Related: Colin Farrell Talks ‘Absurd’ New Gem 'The Lobster’ and Gaining 40 Pounds for the Part
Oh, yeah, and Reilly can sing his butt off, too. The 50-year-old earned an Oscar nomination for playing the lowly Amos Hart in the hit musical and Best Picture winner Chicago (named for Reilly’s hometown). Then there are films like Walk Hard, which combine the actor’s comedic and musical talents… all delivered with a dramatic undertone. “I approach comedy as if it’s a drama, and that’s what makes it funny,” Reilly told Yahoo Movies in our new episode of Role Recall (watch above). Some highlights:
Casualties of War (1989)
Reilly made his screen debut at 22 in this Vietnam War drama directed by Brian De Palma, who was so impressed with the actor’s work that the filmmaker expanded Reilly’s role in the film. “That movie was insane for me,” he said. “It was the first time I had ever been on an airplane, the first time I had ever been out of the Midwest, the first time I had ever been in a movie. It was wild.”
Boogie Nights (1997)
“I just remember that as being the best summer of my life,” Reilly said about this beloved '70s porn industry tale directed by his close friend and longtime collaborator Paul Thomas Anderson and featuring an ensemble that included Mark Wahlberg, Burt Reynolds, Julianne Moore, and Philip Seymour Hoffman. “We were pulling all these people into our mad world of improvisation and our sense of humor.”
Related: Mark Wahlberg Role Recall—‘Boogie Nights,’ ‘Three Kings,’ ‘The Departed,’ and More
Chicago (2002)
Reilly described what it was like to film his solo number, “Mr. Cellophane,” in this song-and-dance hit, one of three Reilly films that earned a Best Picture nomination at the Oscars that year (it beat out Gangs of New York and The Hours). “We were in this cavernous, industrial space… and it was pitch black in front of me.

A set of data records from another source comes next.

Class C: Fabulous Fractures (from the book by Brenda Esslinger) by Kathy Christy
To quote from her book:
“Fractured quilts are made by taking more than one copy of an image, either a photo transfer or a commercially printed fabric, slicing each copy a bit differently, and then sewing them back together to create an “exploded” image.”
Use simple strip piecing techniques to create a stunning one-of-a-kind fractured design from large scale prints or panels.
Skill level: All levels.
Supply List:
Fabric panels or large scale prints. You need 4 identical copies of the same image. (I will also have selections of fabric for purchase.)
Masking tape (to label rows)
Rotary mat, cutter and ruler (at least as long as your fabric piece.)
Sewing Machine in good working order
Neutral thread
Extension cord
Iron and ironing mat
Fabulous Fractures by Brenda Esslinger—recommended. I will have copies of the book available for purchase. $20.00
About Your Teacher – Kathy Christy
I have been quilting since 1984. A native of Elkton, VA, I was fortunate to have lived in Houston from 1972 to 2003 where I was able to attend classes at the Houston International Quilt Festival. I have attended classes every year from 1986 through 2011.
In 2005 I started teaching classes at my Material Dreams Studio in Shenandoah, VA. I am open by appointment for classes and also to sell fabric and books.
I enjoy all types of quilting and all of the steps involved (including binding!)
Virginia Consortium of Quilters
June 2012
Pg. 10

So to me it was just like being on stage and performing. I couldn’t see the cameras, I couldn’t see the crew, I couldn’t see anybody.”
Step Brothers (2008)
Reilly had a string of big comedy hits in the '00s, including Talladega Nights and Walk Hard, but none gets him more admirers than this laugher that paired him with Ferrell as highly stunted man-children whose parents marry. “People come up to me every day about that movie,” he said. “For a big, broad comedy, people found a lot of common ground in that movie.”